Everything has its own pace. When we talk about telerobotic surgery, people always think about one famous company, Intuitive Surgical, who make the da Vinci surgical robots. And actually, in that field, this company does better than the academics, these university research labs. So, that really shows. They also hire some very good people to keep doing research on that product. Telerobotics in surgery is a big topic in robotics, and this company holds a really good position in that. They have lots of patents and whatsoever. So, research in universities versus research in companies: they just move at different speeds.
When it comes to humanity coinciding with AI, what are the biggest takeaway points that kids should learn, philosophically?
When we teach kids about AI, especially how AI views a picture, or a painting, then we don’t need to teach kids about neural network behind it. What we usually teach is that, when you see this picture, and we asked the kids to describe it, they will come up with a lot of different things. For example, if I show a picture of Golden Gate Bridge, and then I say, “What is this picture?” they will say, “Oh, that’s San Francisco, that’s the Golden Gate Bridge, and the clouds,” and blah blah blah, and they’ll tell lots of stories. Humans have this natural ability to think about anything associated with whatever is in this picture. We’ll talk about this for ten or twenty minutes. Then we’ll say, “How would AI see this picture?” and then we’ll load this picture into an AI program which does image recognition. And then things jump out, and it says, “A city: 99%,” and then, “There’s a bridge: 98%,” and then, “Humans: 98%,” and it jumps out a lot of keywords with a confidence of ninety-something percent or sixty percent or whatever.

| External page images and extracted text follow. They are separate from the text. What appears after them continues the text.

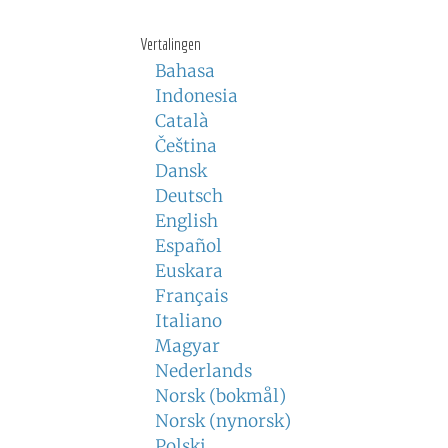
Vertalingen
Bahasa
Indonesia
Català
Čeština
Dansk
Deutsch
English
Español
Euskara
Français
Italiano
Magyar
Nederlands
Norsk (bokmål)
Norsk (nynorsk)
Polski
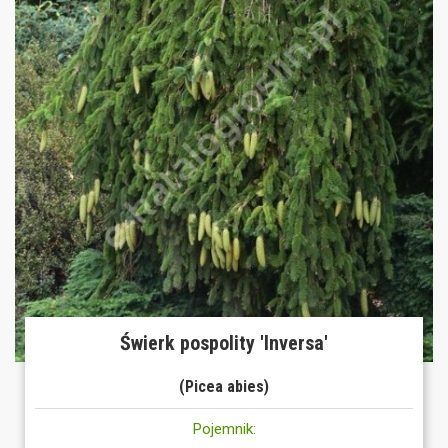
Świerk pospolity 'Inversa'
(Picea abies)
Pojemnik:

So then, we’ll ask if AI will know that the picture is Golden Gate - probably not, because we didn’t really use enough labelled “Golden Gate” images to train it. Imagine this is an alien from another planet, and we showed him this picture, but it’s not really thinking in the human way. It’s not really thinking; it’s been given these words with a probability associated with this. That’s the AI way of thinking, and only that way. Now, researchers are trying to tell stories out of a picture, but AI are still failing at that. Maybe in the future we can make it a little bit better, but still, AI think in a completely different way than human beings. So, after that kind of class, everybody knows, “Okay, AI thinks differently,” because humans have this natural ability of empathy, even though empathy is very hard to do. People tend to think, “I’m thinking this way, so you also think this way.” Kids will think, “Oh, that’s Golden Gate, I’ve been there last week…,” then they will automatically assume AI thinks in a similar way, which it does not. We show them AI does not think in the same way that you think. We don’t really teach these high-level philosophical concepts, and we use examples to teach them that AI functions differently.